Photovoltaic (PV) energy will play a key role in Europe’s transition to climate-neutrality by decentralizing and decarbonizing energy production. Currently, the EU funds are concentrated on finding new generations of PV technologies with higher efficiency, lower costs, lower carbon footprint, and high customizability (shape, colour transparency, flexibility, etc.) for ubiquitous integration solutions (building integrated PV, vehicles integrated PV, internet of things, agrivoltaics, etc.). PV technologies based on thin films (TF – like chalcopyrite, perovskite, kesterite) meet all these requirements and are suited to be manufactured with high levels of automation and Industry 4.0 approaches. However, due to the use of multielement materials and multilayer architectures, the manufacturing processes meet various challenges, including the significant impact of each production step on the final product performance. Currently, these steps are barely monitored, making it difficult to detect relevant deviations from the standard processes, due to the absence of in-line compatible methodologies that can be easily integrated and adapted to the customizable products, like TFPV technologies.
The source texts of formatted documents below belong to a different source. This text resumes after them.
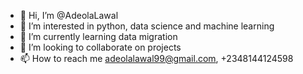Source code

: - 👋 Hi, I’m @AdeolaLawal
- 👀 I’m interested in python, data science and machine learning
- 🌱 I’m currently learning data migration
- 💞️ I’m looking to collaborate on projects
- 📫 How to reach me adeolalawal99@gmail.com, +2348144124598

<!---
AdeolaLawal/AdeolaLawal is a ✨ special ✨ repository because its `README.md` (this file) appears on your GitHub profile.
You can click the Preview link to take a look at your changes.
--->
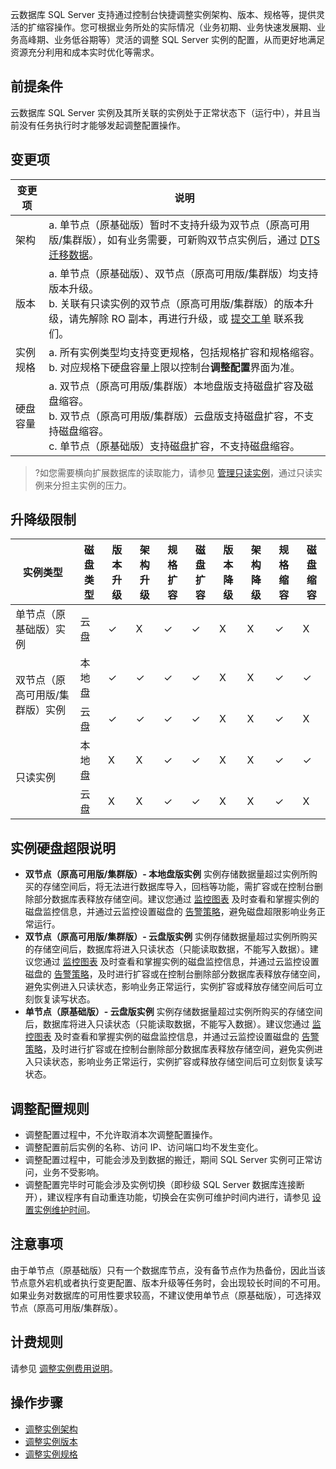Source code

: 云数据库 SQL Server 支持通过控制台快捷调整实例架构、版本、规格等，提供灵活的扩缩容操作。您可根据业务所处的实际情况（业务初期、业务快速发展期、业务高峰期、业务低谷期等）灵活的调整 SQL Server 实例的配置，从而更好地满足资源充分利用和成本实时优化等需求。

## 前提条件
云数据库 SQL Server 实例及其所关联的实例处于正常状态下（运行中），并且当前没有任务执行时才能够发起调整配置操作。

## 变更项
| 变更项 | 说明 |
|---------|---------|
| 架构 | a. 单节点（原基础版）暂时不支持升级为双节点（原高可用版/集群版），如有业务需要，可新购双节点实例后，通过 [DTS 迁移数据](https://cloud.tencent.com/document/product/238/50268)。|
| 版本 | a. 单节点（原基础版）、双节点（原高可用版/集群版）均支持版本升级。<br>b. 关联有只读实例的双节点（原高可用版/集群版）的版本升级，请先解除 RO 副本，再进行升级，或 [提交工单](https://console.cloud.tencent.com/workorder/category) 联系我们。 |
| 实例规格 | a. 所有实例类型均支持变更规格，包括规格扩容和规格缩容。<br>b. 对应规格下硬盘容量上限以控制台**调整配置**界面为准。 |
| 硬盘容量 | a. 双节点（原高可用版/集群版）本地盘版支持磁盘扩容及磁盘缩容。<br>b. 双节点（原高可用版/集群版）云盘版支持磁盘扩容，不支持磁盘缩容。<br>c. 单节点（原基础版）支持磁盘扩容，不支持磁盘缩容。 |

>?如您需要横向扩展数据库的读取能力，请参见 [管理只读实例](https://cloud.tencent.com/document/product/238/43231)，通过只读实例来分担主实例的压力。

## 升降级限制

<table>
<thead><tr><th>实例类型</th><th>磁盘类型</th><th>版本升级</th><th>架构升级</th><th>规格扩容</th><th>磁盘扩容</th><th>版本降级	</th><th>架构降级</th><th>规格缩容</th><th>磁盘缩容</th></tr></thead>
<tbody>
<tr>
<td>单节点（原基础版）实例</td><td>云盘</td><td>&#10003;</td><td>X</td><td>&#10003;</td><td>&#10003;</td><td>X</td><td>X</td><td>&#10003;</td><td>X</td></tr>
<tr>
<td rowspan="2">双节点（原高可用版/集群版）实例</td>
<td>本地盘</td><td>&#10003;</td><td>&#10003;</td><td>&#10003;</td><td>&#10003;</td><td>X</td><td>X</td><td>&#10003;</td><td>&#10003;</td></tr>
<td>云盘</td><td>&#10003;</td><td>&#10003;</td><td>&#10003;</td><td>&#10003;</td><td>X</td><td>X</td><td>&#10003;</td><td>X</td></tr>	
<tr>
<td rowspan="2">只读实例</td>
<td>本地盘</td><td>X</td><td>X</td><td>&#10003;</td><td>&#10003;</td><td>X</td><td>X</td><td>&#10003;</td><td>&#10003;</td></tr>
<td>云盘</td><td>X</td><td>X</td><td>&#10003;</td><td>&#10003;</td><td>X</td><td>X</td><td>&#10003;</td><td>X</td></tr>

</tbody></table>	

## 实例硬盘超限说明
- **双节点（原高可用版/集群版）- 本地盘版实例**
实例存储数据量超过实例所购买的存储空间后，将无法进行数据库导入，回档等功能，需扩容或在控制台删除部分数据库表释放存储空间。建议您通过 [监控图表](https://cloud.tencent.com/document/product/238/70272) 及时查看和掌握实例的磁盘监控信息，并通过云监控设置磁盘的 [告警策略](https://cloud.tencent.com/document/product/238/70273)，避免磁盘超限影响业务正常运行。
- **双节点（原高可用版/集群版）- 云盘版实例**
实例存储数据量超过实例所购买的存储空间后，数据库将进入只读状态（只能读取数据，不能写入数据）。建议您通过 [监控图表](https://cloud.tencent.com/document/product/238/70272) 及时查看和掌握实例的磁盘监控信息，并通过云监控设置磁盘的 [告警策略](https://cloud.tencent.com/document/product/238/70273)，及时进行扩容或在控制台删除部分数据库表释放存储空间，避免实例进入只读状态，影响业务正常运行，实例扩容或释放存储空间后可立刻恢复读写状态。
- **单节点（原基础版）- 云盘版实例**
实例存储数据量超过实例所购买的存储空间后，数据库将进入只读状态（只能读取数据，不能写入数据）。建议您通过 [监控图表](https://cloud.tencent.com/document/product/238/70272) 及时查看和掌握实例的磁盘监控信息，并通过云监控设置磁盘的 [告警策略](https://cloud.tencent.com/document/product/238/70273)，及时进行扩容或在控制台删除部分数据库表释放存储空间，避免实例进入只读状态，影响业务正常运行，实例扩容或释放存储空间后可立刻恢复读写状态。

## 调整配置规则
- 调整配置过程中，不允许取消本次调整配置操作。
- 调整配置前后实例的名称、访问 IP、访问端口均不发生变化。
- 调整配置过程中，可能会涉及到数据的搬迁，期间 SQL Server 实例可正常访问，业务不受影响。
- 调整配置完毕时可能会涉及实例切换（即秒级 SQL Server 数据库连接断开），建议程序有自动重连功能，切换会在实例可维护时间内进行，请参见 [设置实例维护时间](https://cloud.tencent.com/document/product/238/43218)。

## 注意事项
由于单节点（原基础版）只有一个数据库节点，没有备节点作为热备份，因此当该节点意外宕机或者执行变更配置、版本升级等任务时，会出现较长时间的不可用。如果业务对数据库的可用性要求较高，不建议使用单节点（原基础版），可选择双节点（原高可用版/集群版）。

## 计费规则
请参见 [调整实例费用说明](https://cloud.tencent.com/document/product/238/43212)。

## 操作步骤
- [调整实例架构](https://cloud.tencent.com/document/product/238/67861)
- [调整实例版本](https://cloud.tencent.com/document/product/238/67862)
- [调整实例规格](https://cloud.tencent.com/document/product/238/67863)

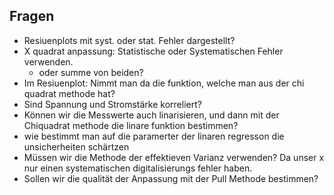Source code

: ## Fragen
- Resiuenplots mit syst. oder stat. Fehler dargestellt?
- X quadrat anpassung: Statistische oder Systematischen Fehler verwenden. 
    - oder summe von beiden?
- Im Resiuenplot: Nimmt man da die funktion, welche man aus der chi quadrat methode hat?
- Sind Spannung und Stromstärke korreliert?
- Können wir die Messwerte auch linarisieren, und dann mit der Chiquadrat methode die linare funktion bestimmen?
- wie bestimmt man auf die paramerter der linaren regresson die unsicherheiten schärtzen
- Müssen wir die Methode der effektieven Varianz verwenden? Da unser x nur einen systematischen digitalisierungs fehler haben.
- Sollen wir die qualität der Anpassung mit der Pull Methode bestimmen?

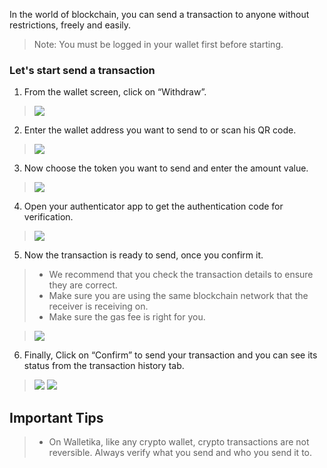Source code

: In the world of blockchain, you can send a transaction to anyone without restrictions, freely and easily.

> Note: You must be logged in your wallet first before starting.

### Let's start send a transaction
1. From the wallet screen, click on “Withdraw”.
> ![](https://raw.githubusercontent.com/Walletika/walletika-web-fetch/main/docs/how-to-send/images/1.jpg)

2. Enter the wallet address you want to send to or scan his QR code.
> ![](https://raw.githubusercontent.com/Walletika/walletika-web-fetch/main/docs/how-to-send/images/2.jpg)

3. Now choose the token you want to send and enter the amount value.
> ![](https://raw.githubusercontent.com/Walletika/walletika-web-fetch/main/docs/how-to-send/images/3.jpg)

4. Open your authenticator app to get the authentication code for verification.
> ![](https://raw.githubusercontent.com/Walletika/walletika-web-fetch/main/docs/how-to-send/images/4.jpg)

5. Now the transaction is ready to send, once you confirm it.
> - We recommend that you check the transaction details to ensure they are correct.
> - Make sure you are using the same blockchain network that the receiver is receiving on.
> - Make sure the gas fee is right for you.

> ![](https://raw.githubusercontent.com/Walletika/walletika-web-fetch/main/docs/how-to-send/images/5.jpg)

6. Finally, Click on “Confirm” to send your transaction and you can see its status from the transaction history tab. 
> ![](https://raw.githubusercontent.com/Walletika/walletika-web-fetch/main/docs/how-to-send/images/6.jpg)
> ![](https://raw.githubusercontent.com/Walletika/walletika-web-fetch/main/docs/how-to-send/images/7.jpg)

## Important Tips
> - On Walletika, like any crypto wallet, crypto transactions are not reversible. Always verify what you send and who you send it to.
In this regard, the current work presents an innovative, fast, non-destructive, easy implementable and adaptable approach for quality control for several properties of different layers at various production steps in TF devices. This approach includes application of spectral and imaging reflectance (%R) and transmittance (%T) spectroscopies to detect deviations from the standard process affecting such critical material parameters as composition, structure and presence of defects, and layer thicknesses. The approach is tested on chalcopyrite, kesterite, and perovskite-based TFPV technologies, including nanometric and micrometric layers used in these technologies. The large-scale (from 10×10 cm2 up to 100×100 cm2) chalcopyrite, perovskites, and kesterite-based solar modules used for the present study were fabricated at industrial or pre-industrial pilot lines of ZSW, Saule, and IREC, respectively. The approach was developed using mainly spectral %R and %T by measuring a statistically relevant number of points (tens per sample). This allowed to select the optimal spectral ranges, and to extend the approach to imaging %R and %T, directly analysing the homogeneity of the respective property of the whole or a representative part of the module by a hyperspectral approach.
The confident results of the spectral and preliminary results of the imaging %R and %T allow to establish this new approach as a fast and non-destructive tool for in-line monitoring of different complex production processes with high accuracy and lateral resolution, as well as to propose this tool for the research community as an option for monitoring their TF baseline processes, with the aim to reduce the material waste, thus to improve the sustainability of both research studies and industrial processes.